Born Marcus Annius Catilius Severus in 121 AD, Marcus Aurelius’ family was well-connected to the aristocracy and ruling classes of Rome, including Hadrian, Trajan and Antoninus Pius. He attracted the attention of Hadrian at a young age, and was nicknamed verissimus – truest. Following the death of Hadrian’s adoptive son Lucius Aurelius, Hadrian named Antoninus as his successor on the condition that he adopt Marcus as well as Lucius Aurelius Verus, the son of his own adopted son, and that they succeed him as emperor in their turn. He acceded to power in 161, aged 40, and adopted the name Marcus Aurelius Antoninus.

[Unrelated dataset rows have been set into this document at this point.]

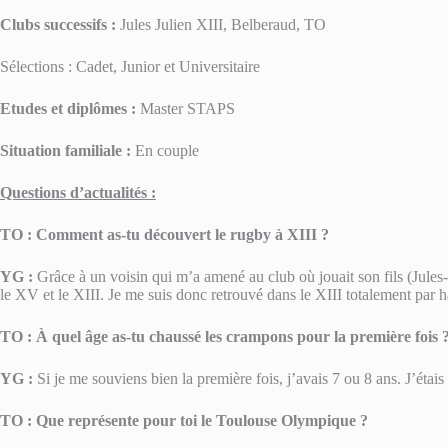
Clubs successifs :
Jules Julien XIII, Belberaud, TO
Sélections : Cadet, Junior et Universitaire
Etudes et diplômes :
Master STAPS
Situation familiale :
En couple
Questions d’actualités :
TO :
Comment as-tu découvert le rugby à XIII ?
YG :
Grâce à un voisin qui m’a amené au club où jouait son fils (Jules-J
le XV et le XIII. Je me suis donc retrouvé dans le XIII totalement par h
TO :
À quel âge as-tu chaussé les crampons pour la première fois 
YG :
Si je me souviens bien la première fois, j’avais 7 ou 8 ans. J’étais
TO : Que représente pour toi le Toulouse Olympique ?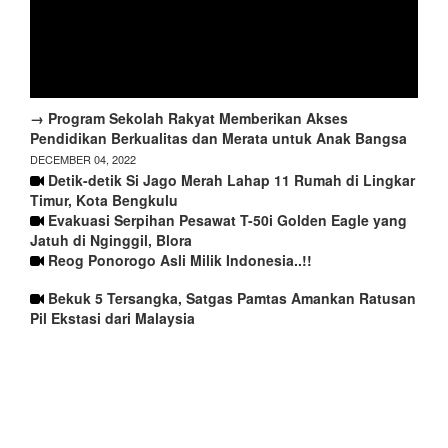
→ Program Sekolah Rakyat Memberikan Akses
Pendidikan Berkualitas dan Merata untuk Anak Bangsa
DECEMBER 04, 2022
Detik-detik Si Jago Merah Lahap 11 Rumah di Lingkar
Timur, Kota Bengkulu
Evakuasi Serpihan Pesawat T-50i Golden Eagle yang
Jatuh di Nginggil, Blora
Reog Ponorogo Asli Milik Indonesia..!!
Bekuk 5 Tersangka, Satgas Pamtas Amankan Ratusan
Pil Ekstasi dari Malaysia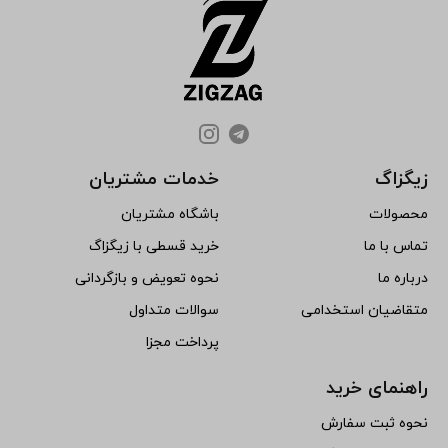
زیگزاگ
خدمات مشتریان
محصولات
باشگاه مشتریان
تماس با ما
خرید قسطی با زیگزاگ
درباره ما
نحوه تعویض و بازگردانی
متقاضیان استخدامی
سوالات متداول
پرداخت مجزا
راهنمای خرید
نحوه ثبت سفارش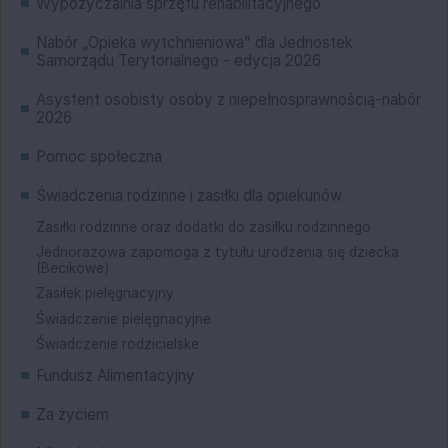
Wypożyczalnia sprzętu rehabilitacyjnego
Nabór „Opieka wytchnieniowa” dla Jednostek
Samorządu Terytorialnego - edycja 2026
Asystent osobisty osoby z niepełnosprawnością-nabór
2026
Pomoc społeczna
Świadczenia rodzinne i zasiłki dla opiekunów
Zasiłki rodzinne oraz dodatki do zasiłku rodzinnego
Jednorazowa zapomoga z tytułu urodzenia się dziecka
(Becikowe)
Zasiłek pielęgnacyjny
Świadczenie pielęgnacyjne
Świadczenie rodzicielske
Fundusz Alimentacyjny
Za życiem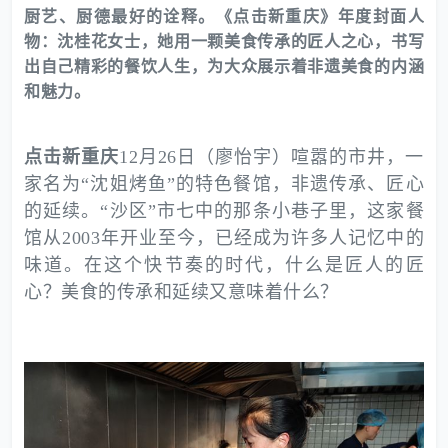
厨艺、厨德最好的诠释。《点击新重庆》年度封面人
物：沈桂花女士，她用一颗美食传承的匠人之心，书写
出自己精彩的餐饮人生，为大众展示着非遗美食的内涵
和魅力。
点击新重庆
12月26日（廖怡宇）喧嚣的市井，一
家名为“沈姐烤鱼”的特色餐馆，非遗传承、匠心
的延续。“沙区”市七中的那条小巷子里，这家餐
馆从2003年开业至今，已经成为许多人记忆中的
味道。在这个快节奏的时代，什么是匠人的匠
心？美食的传承和延续又意味着什么？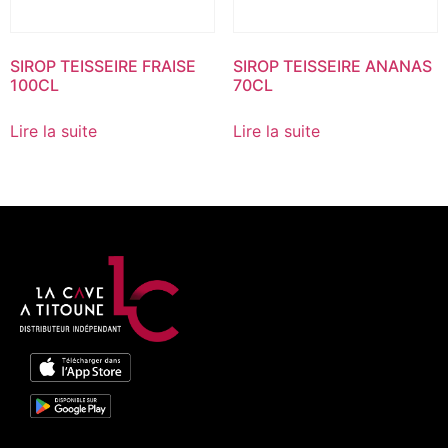
SIROP TEISSEIRE FRAISE
SIROP TEISSEIRE ANANAS
100CL
70CL
Lire la suite
Lire la suite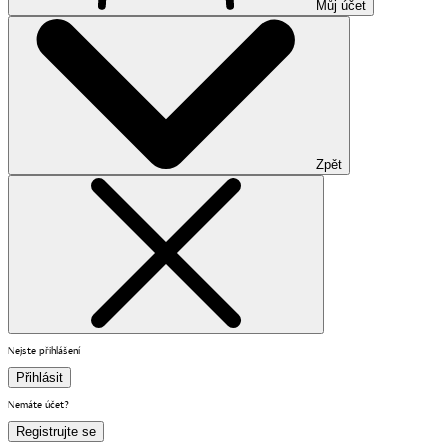
Můj účet
Zpět
Nejste přihlášení
Přihlásit
Nemáte účet?
Registrujte se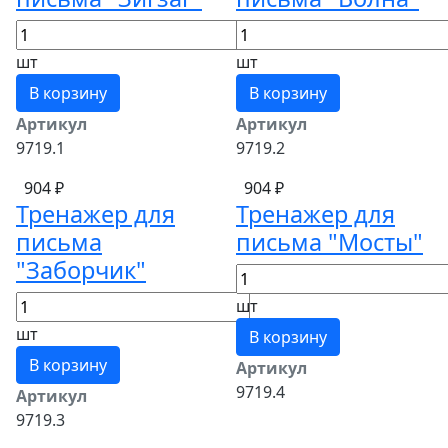
шт
шт
В корзину
В корзину
Артикул
Артикул
9719.1
9719.2
904 ₽
904 ₽
Тренажер для
Тренажер для
письма
письма "Мосты"
"Заборчик"
шт
шт
В корзину
В корзину
Артикул
9719.4
Артикул
9719.3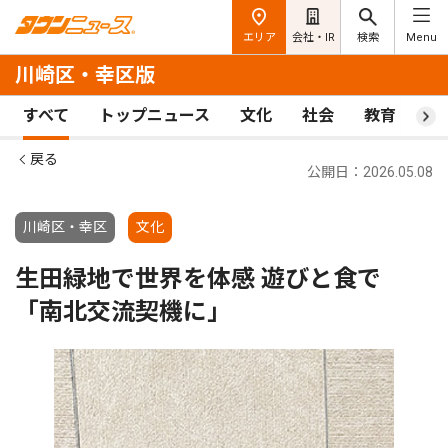
エリア
会社・IR
検索
Menu
川崎区・幸区版
すべて
トップニュース
文化
社会
教育
ス
戻る
公開日：2026.05.08
川崎区・幸区
文化
生田緑地で世界を体感 遊びと食で
「南北交流契機に」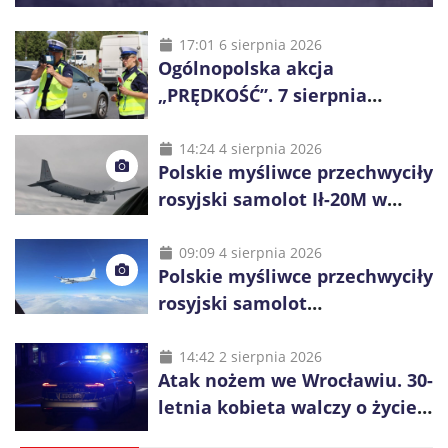
17:01 6 sierpnia 2026
Ogólnopolska akcja
„PRĘDKOŚĆ”. 7 sierpnia
policjanci ruszą z kontrolami
14:24 4 sierpnia 2026
Polskie myśliwce przechwyciły
rosyjski samolot Ił-20M w
pobliżu Koszalina
09:09 4 sierpnia 2026
Polskie myśliwce przechwyciły
rosyjski samolot
rozpoznawczy nad Bałtykiem
14:42 2 sierpnia 2026
Atak nożem we Wrocławiu. 30-
letnia kobieta walczy o życie,
zatrzymano 18-letniego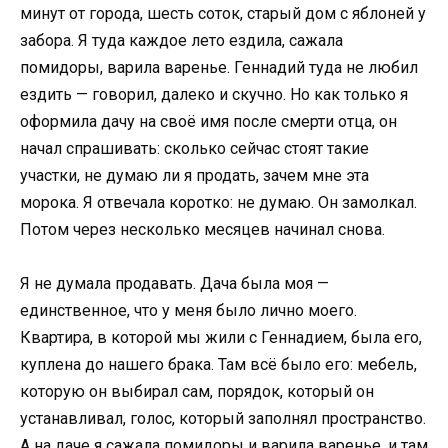
минут от города, шесть соток, старый дом с яблоней у
забора. Я туда каждое лето ездила, сажала
помидоры, варила варенье. Геннадий туда не любил
ездить — говорил, далеко и скучно. Но как только я
оформила дачу на своё имя после смерти отца, он
начал спрашивать: сколько сейчас стоят такие
участки, не думаю ли я продать, зачем мне эта
морока. Я отвечала коротко: не думаю. Он замолкал.
Потом через несколько месяцев начинал снова.
Я не думала продавать. Дача была моя —
единственное, что у меня было лично моего.
Квартира, в которой мы жили с Геннадием, была его,
куплена до нашего брака. Там всё было его: мебель,
которую он выбирал сам, порядок, который он
устанавливал, голос, который заполнял пространство.
А на даче я сажала помидоры и варила варенье, и там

The empire grew under his authority, with martial success against the Parthians and Germania, and diplomatic relations with states in Central Asia as far east as Han China. His Meditations, written while on campaign, is still used as a reference for leadership and duty and proposed a manner of rational virtue. He was a Stoic philosopher of considerable note, as well as a family man who took his wife and children with him on his trips around the empire. He had fourteen children by Faustina the Younger, of which only one son and four daughters survived him. He was deified upon his death from the Antonine Plague in 180, and was succeeded by Commodus.
This is a striking and attractive ancient coin.